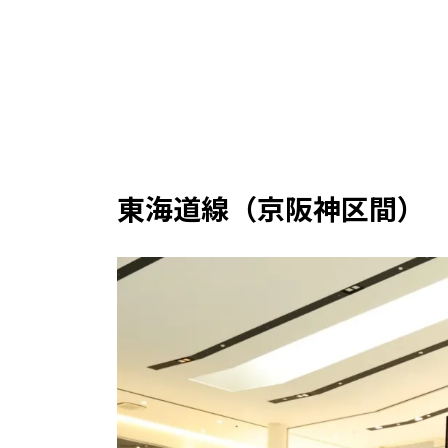
東海道線（京阪神区間）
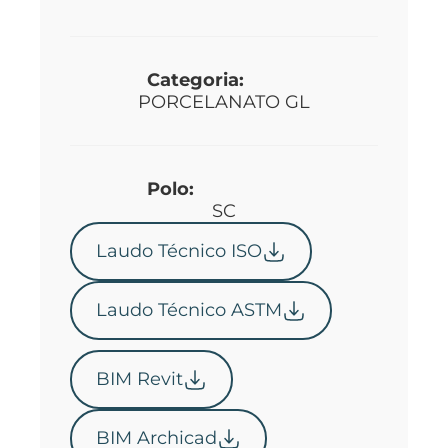
Categoria:
PORCELANATO GL
Polo:
SC
Laudo Técnico ISO
Laudo Técnico ASTM
BIM Revit
BIM Archicad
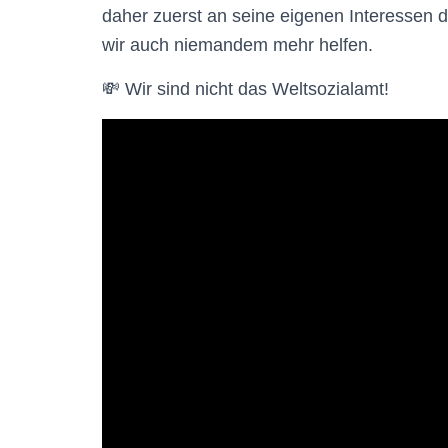
daher zuerst an seine eigenen Interessen d
wir auch niemandem mehr helfen.
💸 Wir sind nicht das Weltsozialamt!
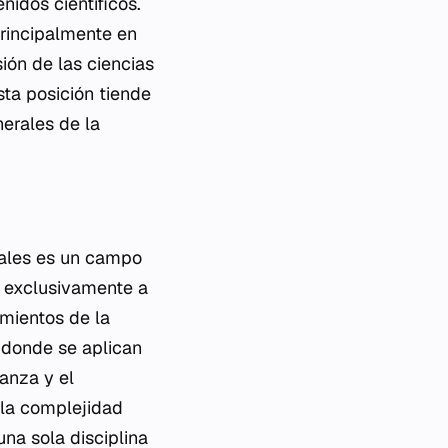
nidos científicos.
principalmente en
ión de las ciencias
sta posición tiende
nerales de la
tales es un campo
ce exclusivamente a
imientos de la
o donde se aplican
anza y el
e la complejidad
una sola disciplina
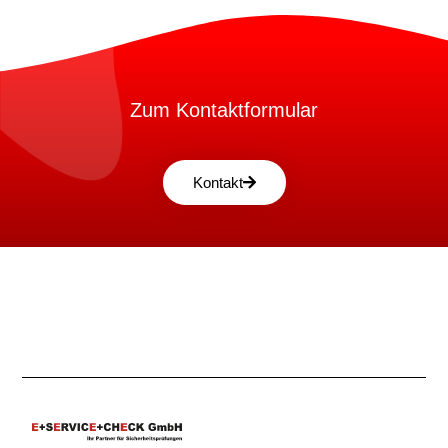
Zum Kontaktformular
Kontakt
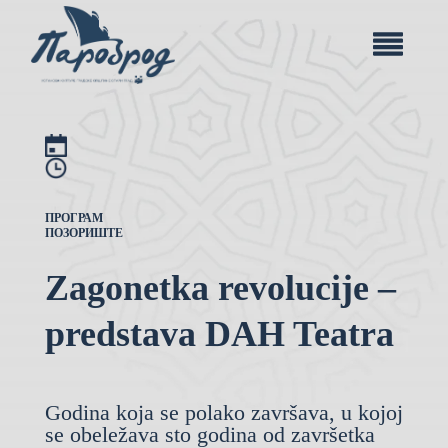
ПРОГРАМ
ПОЗОРИШТЕ
Zagonetka revolucije –
predstava DAH Teatra
Godina koja se polako završava, u kojoj
se obeležava sto godina od završetka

========================

*Directions for this task*. What you return must match the data above exactly, with no images included.

*Response*.
東海道線（京阪神区間）
Categoria:
PORCELANATO GL
Polo:
SC
Laudo Técnico ISO
Laudo Técnico ASTM
BIM Revit
BIM Archicad
daher zuerst an seine eigenen Interessen d
wir auch niemandem mehr helfen.
💸 Wir sind nicht das Weltsozialamt!
nidos científicos.
principalmente en
ión de las ciencias
sta posición tiende
nerales de la
tales es un campo
ce exclusivamente a
imientos de la
o donde se aplican
anza y el
e la complejidad
una sola disciplina
Zum Kontaktformular
Kontakt
ПРОГРАМ
ПОЗОРИШТЕ
Zagonetka revolucije –
predstava DAH Teatra
Godina koja se polako završava, u kojoj
se obeležava sto godina od završetka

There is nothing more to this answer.